“Abstainability”, Domus, April 20, 2011

In a brief moment of anxiety, not uncommon in our current role of “Promising Architects,” a condition that allows for the quick re-calibration of one’s own position before the “show is on,” I felt we should consider “broadening our appeal.” How can our firm, SOIL, become more attractive to more clients now that we need to “capitalize on our potential”? I was thinking about our “marketability,” and impressed by the ease with which my peers incorporate Greeniness into their practice. I pondered on how to develop an attitude towards this irrefutable big issue that calls to be addressed. Should the word “sustainability” jump off our webpages? Should we get certificated by a brand that peddles stamps of approval? Should we become angry? 

But then I mused on. We, as a profession and as a people, ostensibly need to develop our ability to sustain. But what exactly is it that we should sustain from? When the gods send their wrathful waters to our shores and their lightning bolts to our fields—when the day of reckoning is here—what is out there that is indispensable? Is it our highway network? The banking system? The oil industry—or wait, maybe the suburbs? It must be them… Why do we need to save this forlorn planet from the dunderheads that are destroying it? Can Architecture really reverse our destiny? Should we engineer machines to protect us from the destructive mechanisms we have created? Can we really fast track modernity? 

Suddenly I imagined a temporary flood-wall of hand filled sandbags carefully stacked by architectural volunteers in an undulating, grasshopper-generated pattern. A beautiful fluid array of sandbags—every bag slightly different from the other. Perhaps we could write a little script that laser cuts the bags. Now that would impress the rising currents. 

… 

I wrote the above harangue during the first week of March. The earthquake and tsunami that hit Japan shortly thereafter left me without words. After an endless replaying of the sublime imagery of the earth striking back, my mind was frozen. Is this what we are up against? 

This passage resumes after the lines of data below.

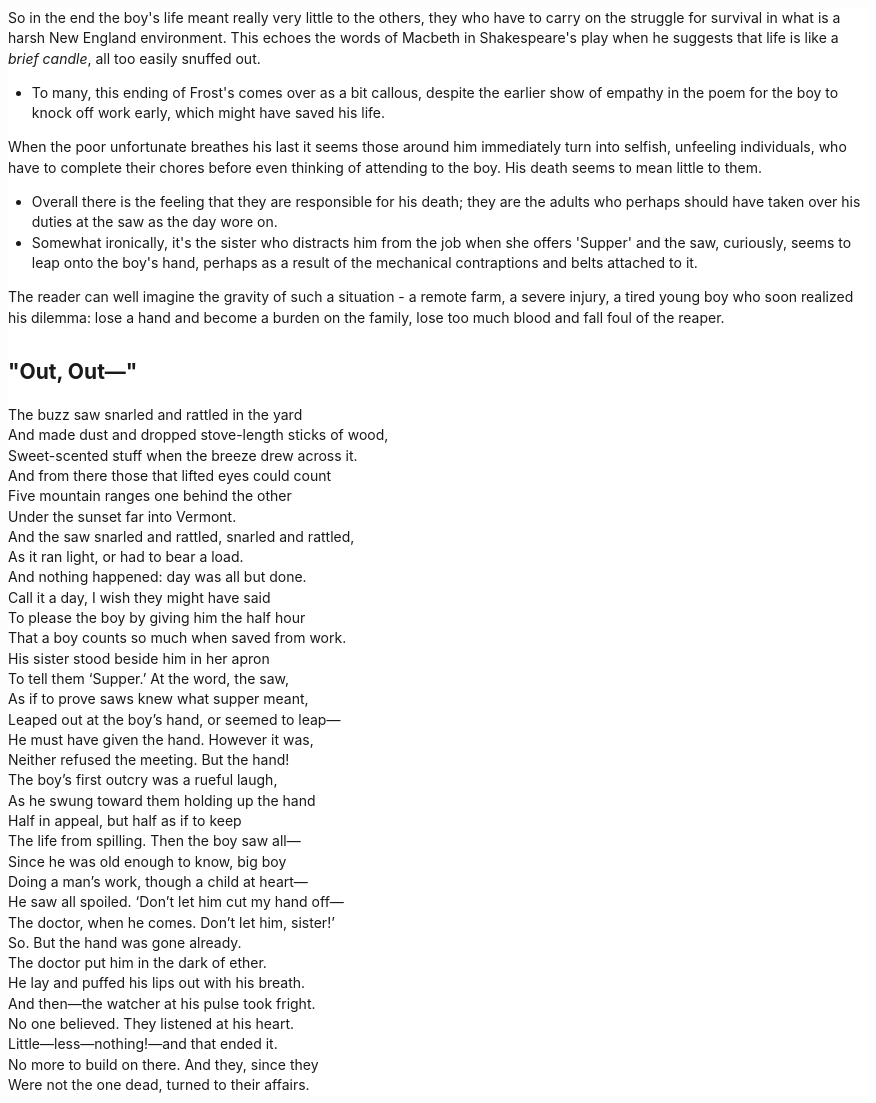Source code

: So in the end the boy's life meant really very little to the others, they who have to carry on the struggle for survival in what is a harsh New England environment. This echoes the words of Macbeth in Shakespeare's play when he suggests that life is like a _brief candle_, all too easily snuffed out.

- To many, this ending of Frost's comes over as a bit callous, despite the earlier show of empathy in the poem for the boy to knock off work early, which might have saved his life.

When the poor unfortunate breathes his last it seems those around him immediately turn into selfish, unfeeling individuals, who have to complete their chores before even thinking of attending to the boy. His death seems to mean little to them.

- Overall there is the feeling that they are responsible for his death; they are the adults who perhaps should have taken over his duties at the saw as the day wore on.
- Somewhat ironically, it's the sister who distracts him from the job when she offers 'Supper' and the saw, curiously, seems to leap onto the boy's hand, perhaps as a result of the mechanical contraptions and belts attached to it.

The reader can well imagine the gravity of such a situation - a remote farm, a severe injury, a tired young boy who soon realized his dilemma: lose a hand and become a burden on the family, lose too much blood and fall foul of the reaper.

## "Out, Out—"

The buzz saw snarled and rattled in the yard  
And made dust and dropped stove-length sticks of wood,  
Sweet-scented stuff when the breeze drew across it.  
And from there those that lifted eyes could count  
Five mountain ranges one behind the other  
Under the sunset far into Vermont.  
And the saw snarled and rattled, snarled and rattled,  
As it ran light, or had to bear a load.  
And nothing happened: day was all but done.  
Call it a day, I wish they might have said  
To please the boy by giving him the half hour  
That a boy counts so much when saved from work.  
His sister stood beside him in her apron  
To tell them ‘Supper.’ At the word, the saw,  
As if to prove saws knew what supper meant,  
Leaped out at the boy’s hand, or seemed to leap—  
He must have given the hand. However it was,  
Neither refused the meeting. But the hand!  
The boy’s first outcry was a rueful laugh,  
As he swung toward them holding up the hand  
Half in appeal, but half as if to keep  
The life from spilling. Then the boy saw all—  
Since he was old enough to know, big boy  
Doing a man’s work, though a child at heart—  
He saw all spoiled. ‘Don’t let him cut my hand off—  
The doctor, when he comes. Don’t let him, sister!’  
So. But the hand was gone already.  
The doctor put him in the dark of ether.  
He lay and puffed his lips out with his breath.  
And then—the watcher at his pulse took fright.  
No one believed. They listened at his heart.  
Little—less—nothing!—and that ended it.  
No more to build on there. And they, since they  
Were not the one dead, turned to their affairs.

Ben Kinmont, an artist with whom we are working on a pavilion in the Netherlands, introduced us to a concept that he has been developing over a period of time. The Third Sculpture, as he describes it, is the idea that an artist, through the relentless pursuit of his/her work, ultimately leaves the art world. Not out of frustration, but because “if one takes one’s work serious, one needs to identify the realm in which it can be pursued in the most fruitful manner.” Ben has identified a number of such people. Lygia Clark, the Brazilian relational artist, increasingly dealt with psychoanalysis in her work, to a point where she became a psychotherapist. Raaivo Puusemp’s art dealt with politics. He ultimately became the mayor of a town. 

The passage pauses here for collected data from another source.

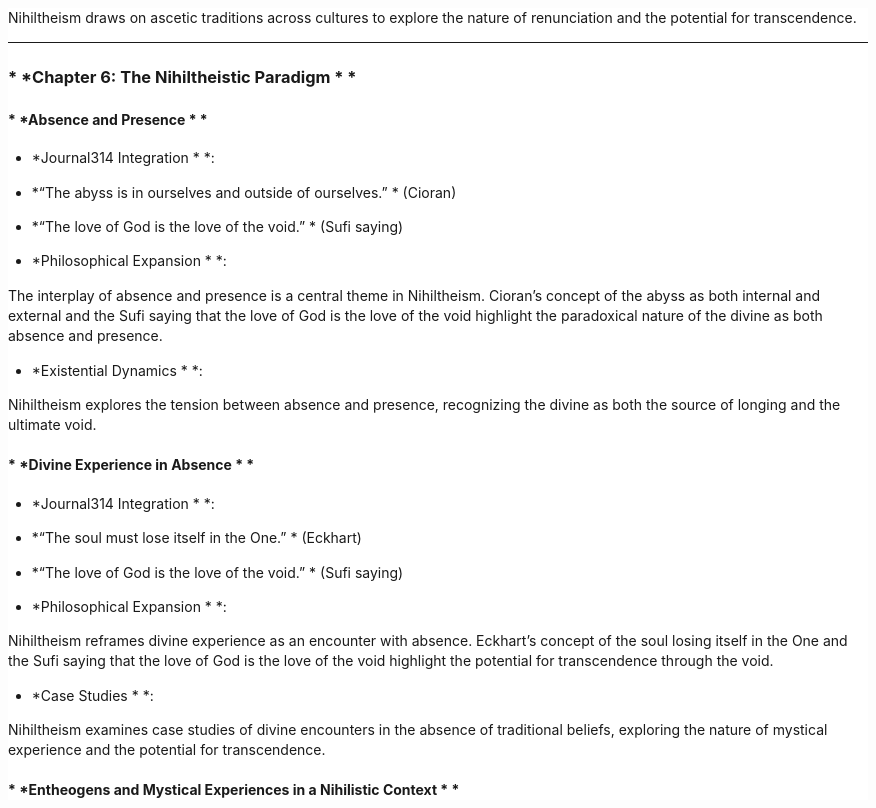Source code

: Nihiltheism draws on ascetic traditions across cultures to explore the nature of renunciation and the potential for transcendence.

 

  ---

 

  ###   *  *Chapter 6: The Nihiltheistic Paradigm  *  *

 

  ####   *  *Absence and Presence  *  *

 

  *  *Journal314 Integration  *  *:  

  -   *“The abyss is in ourselves and outside of ourselves.”  * (Cioran)  

  -   *“The love of God is the love of the void.”  * (Sufi saying)  

 

  *  *Philosophical Expansion  *  *:  

The interplay of absence and presence is a central theme in Nihiltheism. Cioran’s concept of the abyss as both internal and external and the Sufi saying that the love of God is the love of the void highlight the paradoxical nature of the divine as both absence and presence.

 

  *  *Existential Dynamics  *  *:  

Nihiltheism explores the tension between absence and presence, recognizing the divine as both the source of longing and the ultimate void.

 

  ####   *  *Divine Experience in Absence  *  *

 

  *  *Journal314 Integration  *  *:  

  -   *“The soul must lose itself in the One.”  * (Eckhart)  

  -   *“The love of God is the love of the void.”  * (Sufi saying)  

 

  *  *Philosophical Expansion  *  *:  

Nihiltheism reframes divine experience as an encounter with absence. Eckhart’s concept of the soul losing itself in the One and the Sufi saying that the love of God is the love of the void highlight the potential for transcendence through the void.

 

  *  *Case Studies  *  *:  

Nihiltheism examines case studies of divine encounters in the absence of traditional beliefs, exploring the nature of mystical experience and the potential for transcendence.

 

  ####   *  *Entheogens and Mystical Experiences in a Nihilistic Context  *  *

What if we apply the same concept to the topic of sustainability within architecture? If one is serious about it, one should leave the profession. Abstain oneself from building all together—and possibly even turn against it. Find ways to not build. Raise awareness in places where it matters. Use skills, brain, and computational power where they can have a measurable effect. Abstain from this oxymoron, green building. Architecture simply does not operate on a level in which it can make—or even trigger—the changes that are needed to sustain this planet. 

For the humanitarians who want to stay, I offer one provocation, based on the belief that man can be inspired and shaped by the spaces he inhabits. We, as architects, are responsible for these spaces. I strongly believe this old aphorism will have a radical new clout in the near future. This is informed by the revolutionary progress made in the neurosciences. Our understanding of the workings and development of our brain has grown considerably in recent years. Soon we’ll be able to measure and chart precisely the way it responds to our sensorial environment. Needless to say, this thesis requires a more extensive exploration. For now I’d like to offer two preliminary leads: firstly, a recent study—sponsored by the insurance industry—shows that patients cure faster in a hospital room overlooking a forest rather than towards a power plant. The environmental quality has measurable effect on the dollar number of the hospital bill; secondly, negative environmental conditions through sensorial manipulation also provide measurable effects. Interrogation techniques used in recent wars proof and provide a slew of valuable data on this. 

It’s only a matter of time before more of these examples add up into a data set available to all. If we can develop tools based on this information, it can become useful for the conception of environments. Integrating these into our design software will help us getting insights in the sensorial performance of a design during the early stages of the process. We will be able to predict not only the cost, spatial efficiency, and energy consumption of a building, but also whether it will turn its users into healthy, happy beings or murderous psychopaths. Once we can provide “scientific” proof of the actual behavior of brain and body in our built environment; once designed space can have “a measurable effect” on the wellbeing of the inhabitants of this planet, there will be a real scope of work within our field, and a real responsibility for the architect. Until then, let’s make buildings worth keeping and envision an architecture of, dare I say, delight.